Last Updated: 4/16/2010
Budget Issue: Proposed establishment of a new state fund to accept disaster relief and other donations.
Program: California Agency on Service and Volunteering
Finding or Recommendation: Recommend rejection of this proposal, which would create a duplicate private donation fund for disaster relief and give the executive branch far too much power.
Further Detail

Governor Proposes Fund to Collect Private Donations for Disaster Relief and Other Purposes. In conjunction with his proposal to establish a volunteerism agency, the Governor proposes trailer bill language that would establish the California Volunteers Fund in the state treasury, a continuously appropriated fund that would accept tax-deductible cash donations from individuals or private entities. The proceeds of this fund would be available for the proposed volunteerism agency's use for disaster preparedness, response, and relief activities. The fund also could support efforts to increase public participation in community service activities, research concerning volunteerism, and any type of assistance the volunteerism secretary sees fit to give to local nonprofit and governmental entities that utilize volunteers. We understand that occasionally CV receives contributions to support relief efforts related to natural disasters in California and that this is one motivation for the proposal.

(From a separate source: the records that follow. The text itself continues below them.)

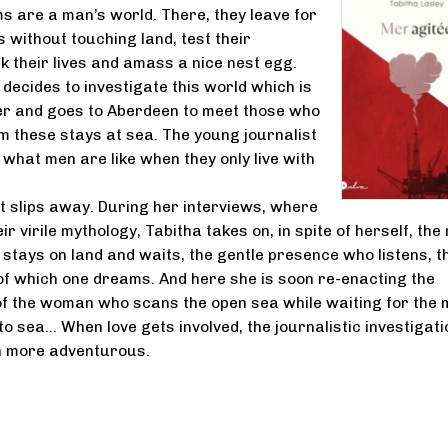
rms are a man’s world. There, they leave for
 without touching land, test their
k their lives and amass a nice nest egg.
 decides to investigate this world which is
er and goes to Aberdeen to meet those who
 these stays at sea. The young journalist
what men are like when they only live with
t slips away. During her interviews, where
eir virile mythology, Tabitha takes on, in spite of herself, the 
 stays on land and waits, the gentle presence who listens, t
 of which one dreams. And here she is soon re-enacting the
of the woman who scans the open sea while waiting for the
 sea... When love gets involved, the journalistic investigati
 more adventurous.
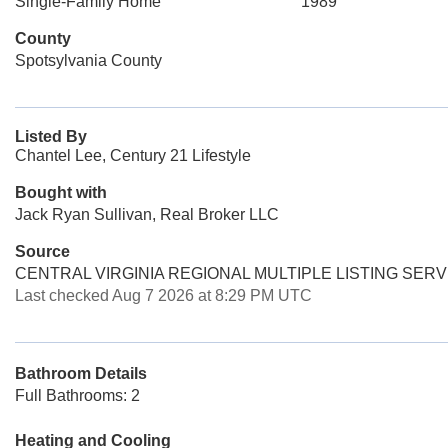
Single-Family Home
1989
County
Spotsylvania County
Listed By
Chantel Lee, Century 21 Lifestyle
Bought with
Jack Ryan Sullivan, Real Broker LLC
Source
CENTRAL VIRGINIA REGIONAL MULTIPLE LISTING SERV
Last checked Aug 7 2026 at 8:29 PM UTC
Bathroom Details
Full Bathrooms: 2
Heating and Cooling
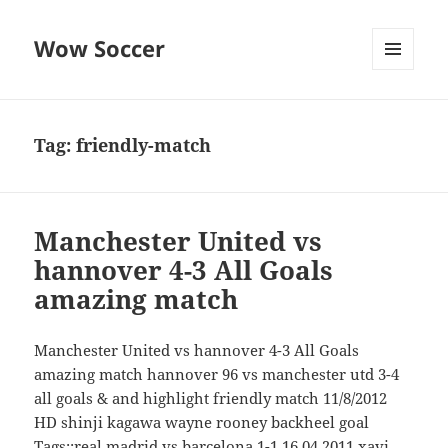
Wow Soccer
MENU
AND
WIDGETS
Tag:
friendly-match
Manchester United vs
hannover 4-3 All Goals
amazing match
Manchester United vs hannover 4-3 All Goals
amazing match hannover 96 vs manchester utd 3-4
all goals & and highlight friendly match 11/8/2012
HD shinji kagawa wayne rooney backheel goal
Tags::real madrid vs barcelona 1-1 16.04.2011 xavi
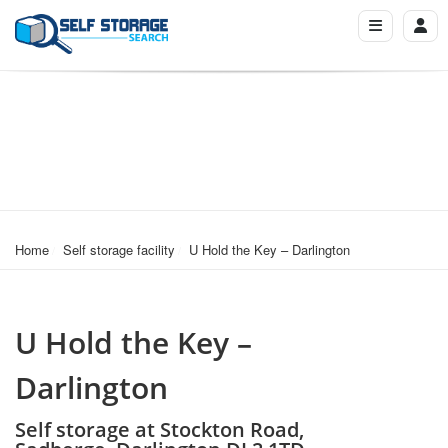
Home
Self storage facility
U Hold the Key – Darlington
U Hold the Key –
Darlington
Self storage at Stockton Road,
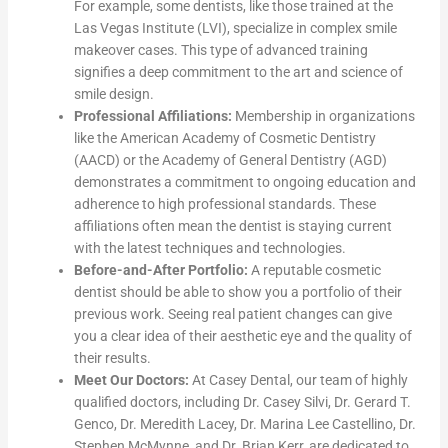
For example, some dentists, like those trained at the
Las Vegas Institute (LVI), specialize in complex smile
makeover cases. This type of advanced training
signifies a deep commitment to the art and science of
smile design.
Professional Affiliations:
Membership in organizations
like the American Academy of Cosmetic Dentistry
(AACD) or the Academy of General Dentistry (AGD)
demonstrates a commitment to ongoing education and
adherence to high professional standards. These
affiliations often mean the dentist is staying current
with the latest techniques and technologies.
Before-and-After Portfolio:
A reputable cosmetic
dentist should be able to show you a portfolio of their
previous work. Seeing real patient changes can give
you a clear idea of their aesthetic eye and the quality of
their results.
Meet Our Doctors:
At Casey Dental, our team of highly
qualified doctors, including Dr. Casey Silvi, Dr. Gerard T.
Genco, Dr. Meredith Lacey, Dr. Marina Lee Castellino, Dr.
Stephen McMynne, and Dr. Brian Kerr, are dedicated to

Recommend Rejection of Proposal. In the event that CV receives such donation offers, it should always direct donors to worthy local and nonprofit efforts directly involved in disaster relief. If a donor insists on making a contribution to the state, the administration instead should direct that donor to the California Emergency Management Agency (CalEMA), which manages the existing Disaster Resistant Communities Fund. That fund may receive cash and other contributions pursuant to Sections 8588.1 and 8588.2 of the Government Code. Subdivision (b)(2) of Section 8588.2 allows CalEMA to develop procedures to use privately donated materials to aid natural disaster victims and otherwise further the purposes of the fund. If the administration believes that these code sections should be amended to give CalEMA more flexibility to manage cash donations from individuals and others, it should propose changes to these existing code sections. It is unnecessary for the state to have two, potentially competing donation funds involved in disaster relief and preparedness. Moreover, the language for the proposed California Volunteers Fund gives far too much authority to the executive branch to manage privately-solicited funds. Accordingly, we recommend that the proposal to create a California Volunteers Fund be rejected.